Swim schools taking creative approaches to reduce drownings among babies, toddlers

Before a child can learn to swim, they have to learn to float, says Joshua Smalls.

As the swim director for the British Swim School in Silver Spring, he takes a creative approach to his lessons.

Rule one: float. Rule two: learn the strokes.

Starting as young as 3 months old, Smalls and his teachers take babies and teach them a technique known as  the rollover method.

At the end of the class, the child is able to fall into the water, float on their back and start crying for help.

They are fully clothed.

Like Smalls, different swim schools take unique approaches to preventing drownings from happening.

As one of the leading causes of death for children, more than a third of Maryland swim schools are embracing the rollover technique, despite some reservations from parents, according to the USA Swimming Foundation.  

“You won’t find many people in this state doing what we do,” Smalls said. “At first parents find it shocking, then they realize the value in it.”

Last year more than 200 children drowned in a swimming pool or spa in the United States, according to the foundation’s statistics.

Of those, 143 of the victims were children younger than age 5.

Tara Girch, owner of the Martar Swim School in Elkridge, said many parents are apprehensive to the approach at first.

“I’m not surprised,” she said. “You are submerging your child in water, sometimes unassisted.”

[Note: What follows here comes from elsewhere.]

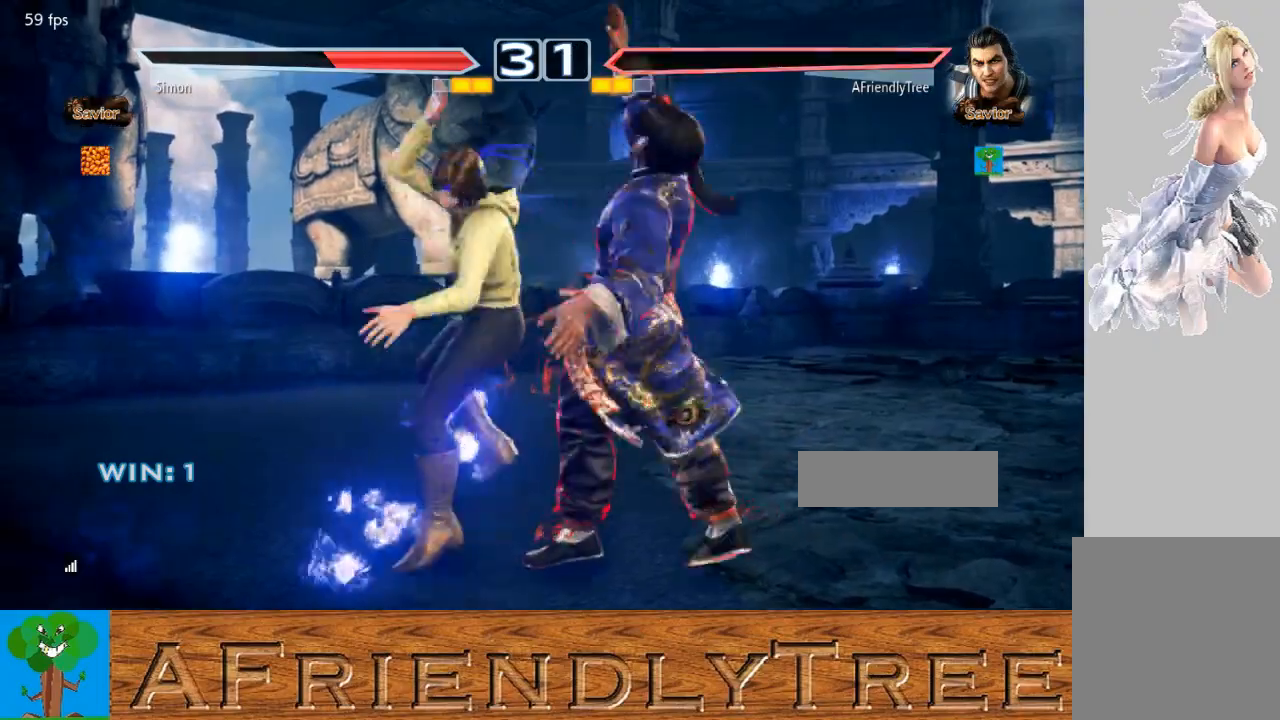
{"buttons": [], "left_stick": "center", "events": [[67, "SQUARE", "up"], [67, "TRIANGLE", "up"], [367, "left_stick", "right"], [467, "left_stick", "center"]]}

To create a “tension free” learning space,  Girch works with the parents directly and explains everything she’s going to do ahead of time.

“The worst thing you can do is just throw a child in,” she said. “That doesn’t make any progress in learning to swim.”

During her Monday swim class, Girch worked with three parents and their children.

To ease everyone into the water, they sang songs, then practiced turning over.

Richard Smith of Hammonds, said he signed up his daughter Joselyn, 2, for private lessons in case something happened.

“We have a pool,” he said. “She needs to be ready.”

Smith said that while he was cleaning the pool, Joselyn jumped in the water. Before he went to save her, he wanted to see if she had learned some of the techniques she picked up at Martar.

She did.

“Even at 2, she’s figuring out how to move in the water,” Girch said. “The technique works.”

She said she has seen a surge in sign ups for the class since videos of the technique went viral  on social media sites.

At the British Swimming School, Smalls said a child has to be able to get into the water fully clothed and be able to float for at least 20 seconds before advancing to the next swim level.

After the float is perfected, many of Smalls students go onto learn treading, strokes and breathing techniques to make them better prepared for swimming.

According to the Centers for Disease Control, the main factors that affect  unintentional drownings are lack of swimming ability, lack of supervision, failure to wear life jackets and alcohol use.

While preventative measures like the swimming with a buddy, avoiding alcohol and knowing the swim surroundings are important, Girch said they aren’t enough.

“You have to realize that water, in any form can kill you,” she said. “Knowing the extra skills will buy you time and save your life.”